Frederick VI (Danish and Norwegian: Frederik; 28 January 1768 – 3 December 1839) was King of Denmark from 13 March 1808 until his death in 1839 and King of Norway from 13 March 1808 to 7 February 1814. He was the last king of Denmark–Norway. From 1784 until his accession, he served as regent during his father's mental illness and was referred to as the "Crown Prince Regent" (Norwegian: kronprinsregent). For his motto he chose God and the just cause (Danish: Gud og den retfærdige sag) and since the time of his reign, succeeding Danish monarchs have also chosen mottos in the Danish language rather than the formerly customary Latin.[1][2] He was succeeded by his half cousin Christian.
Early life
Birth and family
The future King Frederick VI was born between 10 and 11 p.m. on 28 January 1768 in the Queen's Bedchamber at Christiansborg Palace, the royal residence in central Copenhagen.[3] He was the first child born to King Christian VII and Queen Caroline Mathilde of Denmark and Norway.[4] He was born 15 months after his parents' wedding, the day before his father's 19th birthday, and while his mother was just 16 years old. The king had shown little interest in the queen after the marriage and only reluctantly visited her in her chambers. The king's advisors had to step in, among other things with love letters written in the king's name, in an attempt to make the marriage lead to a pregnancy and thus an heir to the throne.[5]
At the time of Crown Prince Frederick's birth, conditions at the Danish court were characterized by Christian VII's increasing mental illness, including suspected schizophrenia expressed by catatonic periods. In the resulting intrigues and power struggles which followed, Christian's personal physician, the progressive and radical thinker Johann Friedrich Struensee, became the king's advisor and rose steadily in power during the late 1760s, and from 1770 to 1772, Struensee was de facto regent of the country. Struensee soon also became the confidant of Queen Caroline Mathilde, Frederick's mother, partly because during a smallpox epidemic in the autumn of 1769, in which over 1,000 children died, he successfully inoculated Crown Prince Frederick with good results. In doing so, Struensee won the gratitude and trust of the neglected queen and soon became her lover as well. It is widely believed that Struensee was also the biological father of Prince Frederick's only sister Princess Louise Augusta, who was born in 1771.[7]

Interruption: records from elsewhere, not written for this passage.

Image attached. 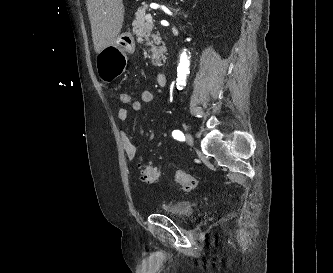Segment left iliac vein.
<instances>
[{"label": "left iliac vein", "mask_w": 333, "mask_h": 273, "mask_svg": "<svg viewBox=\"0 0 333 273\" xmlns=\"http://www.w3.org/2000/svg\"><path fill=\"white\" fill-rule=\"evenodd\" d=\"M185 138H186V142H187L189 145H193L194 140H193V136H192L190 133H186V134H185Z\"/></svg>", "instance_id": "obj_1"}]
</instances>
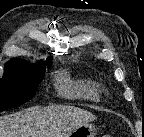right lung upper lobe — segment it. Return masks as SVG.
Returning a JSON list of instances; mask_svg holds the SVG:
<instances>
[{
    "instance_id": "obj_1",
    "label": "right lung upper lobe",
    "mask_w": 144,
    "mask_h": 137,
    "mask_svg": "<svg viewBox=\"0 0 144 137\" xmlns=\"http://www.w3.org/2000/svg\"><path fill=\"white\" fill-rule=\"evenodd\" d=\"M51 59L48 58L46 60V63L47 62H50ZM46 63H43V62H38L36 64H30L29 62L25 61V60H22V59H12L10 61H8L6 64H5V67H12V66H40V65H44Z\"/></svg>"
}]
</instances>
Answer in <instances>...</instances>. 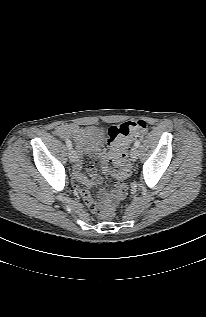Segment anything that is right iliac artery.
<instances>
[{"label":"right iliac artery","mask_w":206,"mask_h":317,"mask_svg":"<svg viewBox=\"0 0 206 317\" xmlns=\"http://www.w3.org/2000/svg\"><path fill=\"white\" fill-rule=\"evenodd\" d=\"M66 145H67V147H68L69 149L72 148V143H71L70 140H67V141H66Z\"/></svg>","instance_id":"1"}]
</instances>
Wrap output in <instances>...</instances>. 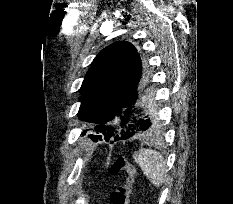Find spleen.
Wrapping results in <instances>:
<instances>
[{
	"mask_svg": "<svg viewBox=\"0 0 233 204\" xmlns=\"http://www.w3.org/2000/svg\"><path fill=\"white\" fill-rule=\"evenodd\" d=\"M133 157L152 185L160 187L165 182L167 165L159 152L153 149H140Z\"/></svg>",
	"mask_w": 233,
	"mask_h": 204,
	"instance_id": "1",
	"label": "spleen"
}]
</instances>
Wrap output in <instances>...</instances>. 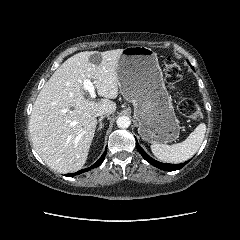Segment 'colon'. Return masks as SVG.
<instances>
[{
  "mask_svg": "<svg viewBox=\"0 0 240 240\" xmlns=\"http://www.w3.org/2000/svg\"><path fill=\"white\" fill-rule=\"evenodd\" d=\"M164 72L166 81L170 87H174L182 78V68L173 58H168L166 60ZM177 108L183 116L191 120H198L202 116V111L199 105L188 98H178Z\"/></svg>",
  "mask_w": 240,
  "mask_h": 240,
  "instance_id": "5ec220e1",
  "label": "colon"
}]
</instances>
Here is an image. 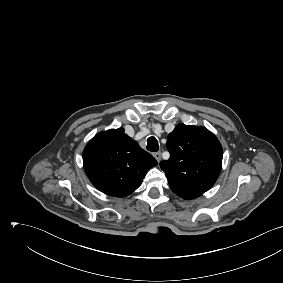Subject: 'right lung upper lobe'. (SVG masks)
<instances>
[{
  "mask_svg": "<svg viewBox=\"0 0 283 283\" xmlns=\"http://www.w3.org/2000/svg\"><path fill=\"white\" fill-rule=\"evenodd\" d=\"M83 165L98 190L126 197L141 185L157 161L119 128L100 132L90 140L83 152Z\"/></svg>",
  "mask_w": 283,
  "mask_h": 283,
  "instance_id": "1",
  "label": "right lung upper lobe"
}]
</instances>
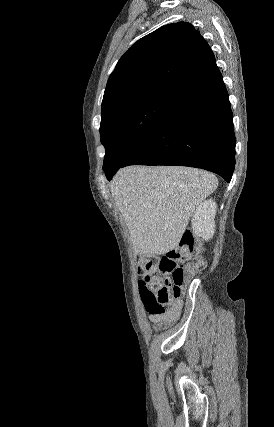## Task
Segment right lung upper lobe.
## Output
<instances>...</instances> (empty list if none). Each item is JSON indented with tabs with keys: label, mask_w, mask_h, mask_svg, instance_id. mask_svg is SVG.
I'll use <instances>...</instances> for the list:
<instances>
[{
	"label": "right lung upper lobe",
	"mask_w": 274,
	"mask_h": 427,
	"mask_svg": "<svg viewBox=\"0 0 274 427\" xmlns=\"http://www.w3.org/2000/svg\"><path fill=\"white\" fill-rule=\"evenodd\" d=\"M220 73L205 39L187 22L171 23L133 44L110 75L102 113L150 94L179 98Z\"/></svg>",
	"instance_id": "cb5924a9"
}]
</instances>
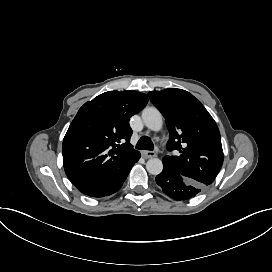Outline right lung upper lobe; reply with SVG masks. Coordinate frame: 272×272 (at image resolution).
<instances>
[{"label": "right lung upper lobe", "instance_id": "1", "mask_svg": "<svg viewBox=\"0 0 272 272\" xmlns=\"http://www.w3.org/2000/svg\"><path fill=\"white\" fill-rule=\"evenodd\" d=\"M148 102L136 91H109L85 103L64 137V170L74 185L101 177L139 154L129 119Z\"/></svg>", "mask_w": 272, "mask_h": 272}]
</instances>
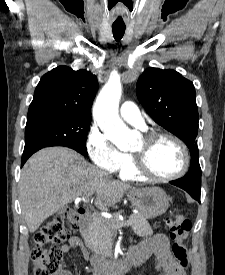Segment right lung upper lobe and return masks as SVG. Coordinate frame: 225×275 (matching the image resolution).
Instances as JSON below:
<instances>
[{
    "label": "right lung upper lobe",
    "mask_w": 225,
    "mask_h": 275,
    "mask_svg": "<svg viewBox=\"0 0 225 275\" xmlns=\"http://www.w3.org/2000/svg\"><path fill=\"white\" fill-rule=\"evenodd\" d=\"M97 89L96 76L90 72L58 66L42 76L27 117L46 114L89 116Z\"/></svg>",
    "instance_id": "obj_1"
}]
</instances>
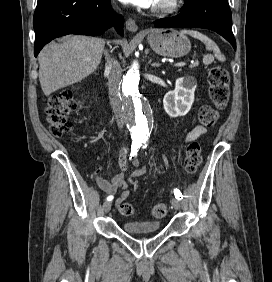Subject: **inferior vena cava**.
Wrapping results in <instances>:
<instances>
[{
    "label": "inferior vena cava",
    "mask_w": 272,
    "mask_h": 282,
    "mask_svg": "<svg viewBox=\"0 0 272 282\" xmlns=\"http://www.w3.org/2000/svg\"><path fill=\"white\" fill-rule=\"evenodd\" d=\"M106 72L108 73V89L110 103L115 113L117 125L120 129H122L125 122L119 94L122 76L121 67L116 60L109 61L107 59Z\"/></svg>",
    "instance_id": "obj_1"
}]
</instances>
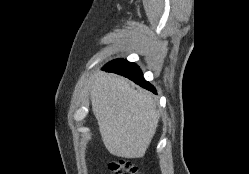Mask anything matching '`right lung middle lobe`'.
Listing matches in <instances>:
<instances>
[{"mask_svg":"<svg viewBox=\"0 0 249 174\" xmlns=\"http://www.w3.org/2000/svg\"><path fill=\"white\" fill-rule=\"evenodd\" d=\"M119 60H121V59H117V60H114V61H119ZM114 61H111V62H114Z\"/></svg>","mask_w":249,"mask_h":174,"instance_id":"right-lung-middle-lobe-1","label":"right lung middle lobe"}]
</instances>
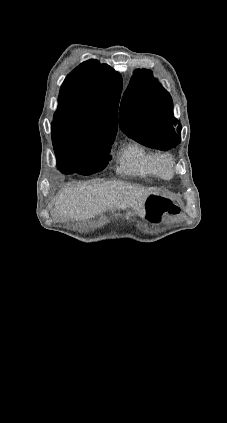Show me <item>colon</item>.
Returning <instances> with one entry per match:
<instances>
[{"instance_id": "5ec220e1", "label": "colon", "mask_w": 227, "mask_h": 423, "mask_svg": "<svg viewBox=\"0 0 227 423\" xmlns=\"http://www.w3.org/2000/svg\"><path fill=\"white\" fill-rule=\"evenodd\" d=\"M146 210L151 220H157L163 213H176L178 209L163 194L153 193L147 200Z\"/></svg>"}]
</instances>
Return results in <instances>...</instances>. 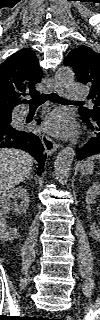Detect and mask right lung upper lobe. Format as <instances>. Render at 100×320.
Returning a JSON list of instances; mask_svg holds the SVG:
<instances>
[{
  "label": "right lung upper lobe",
  "mask_w": 100,
  "mask_h": 320,
  "mask_svg": "<svg viewBox=\"0 0 100 320\" xmlns=\"http://www.w3.org/2000/svg\"><path fill=\"white\" fill-rule=\"evenodd\" d=\"M42 71L35 53L21 49L0 66V120L11 119L14 107L26 101L22 96L39 95L35 84L41 81Z\"/></svg>",
  "instance_id": "1"
}]
</instances>
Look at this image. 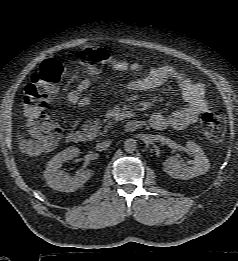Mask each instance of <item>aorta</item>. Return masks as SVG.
Returning <instances> with one entry per match:
<instances>
[{"instance_id":"1","label":"aorta","mask_w":238,"mask_h":261,"mask_svg":"<svg viewBox=\"0 0 238 261\" xmlns=\"http://www.w3.org/2000/svg\"><path fill=\"white\" fill-rule=\"evenodd\" d=\"M137 148V142L135 139L129 138L124 141V150L127 153H133Z\"/></svg>"}]
</instances>
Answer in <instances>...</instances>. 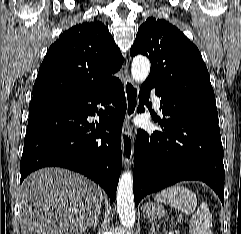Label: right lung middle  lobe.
I'll return each mask as SVG.
<instances>
[{"label":"right lung middle lobe","mask_w":241,"mask_h":234,"mask_svg":"<svg viewBox=\"0 0 241 234\" xmlns=\"http://www.w3.org/2000/svg\"><path fill=\"white\" fill-rule=\"evenodd\" d=\"M50 105H53V104L33 105V106H29V110H34V109H37V108L46 107V106H50Z\"/></svg>","instance_id":"dd1d6c3e"}]
</instances>
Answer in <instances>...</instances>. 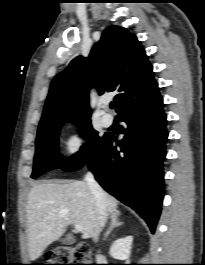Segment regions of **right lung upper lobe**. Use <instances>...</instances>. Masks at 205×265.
Listing matches in <instances>:
<instances>
[{"instance_id": "obj_1", "label": "right lung upper lobe", "mask_w": 205, "mask_h": 265, "mask_svg": "<svg viewBox=\"0 0 205 265\" xmlns=\"http://www.w3.org/2000/svg\"><path fill=\"white\" fill-rule=\"evenodd\" d=\"M117 92L118 114L136 107L158 91L152 65L134 34L120 26H110L102 34L88 58L73 59L51 83L38 131L64 122L90 119L88 92Z\"/></svg>"}]
</instances>
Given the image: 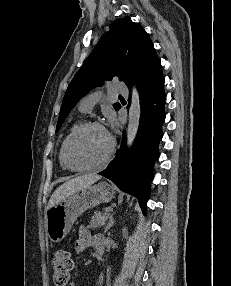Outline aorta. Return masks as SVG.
<instances>
[{"label":"aorta","mask_w":231,"mask_h":286,"mask_svg":"<svg viewBox=\"0 0 231 286\" xmlns=\"http://www.w3.org/2000/svg\"><path fill=\"white\" fill-rule=\"evenodd\" d=\"M141 108L139 94L135 86L132 89L131 105L128 113L127 125V147L130 148L136 138L139 122H140Z\"/></svg>","instance_id":"obj_1"}]
</instances>
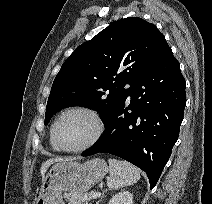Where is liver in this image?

Both the Queen and Struensee were ideologically influenced by Enlightenment thinkers such as Voltaire and Jean-Jacques Rousseau. Therefore, the queen also fully approved the harsh education recommended by Struensee for the crown prince, who was perceived as weak and needed to be strengthened physically and mentally. While Struensee was in power, the young Frederick was raised at Hirschholm Palace following an interpretation of the educational approach advocated by Rousseau in his famous work Émile. Instead of receiving direct instruction, Frederick was expected to learn everything through his own efforts through playing with two commoner boys as per Struensee's instructions.[8]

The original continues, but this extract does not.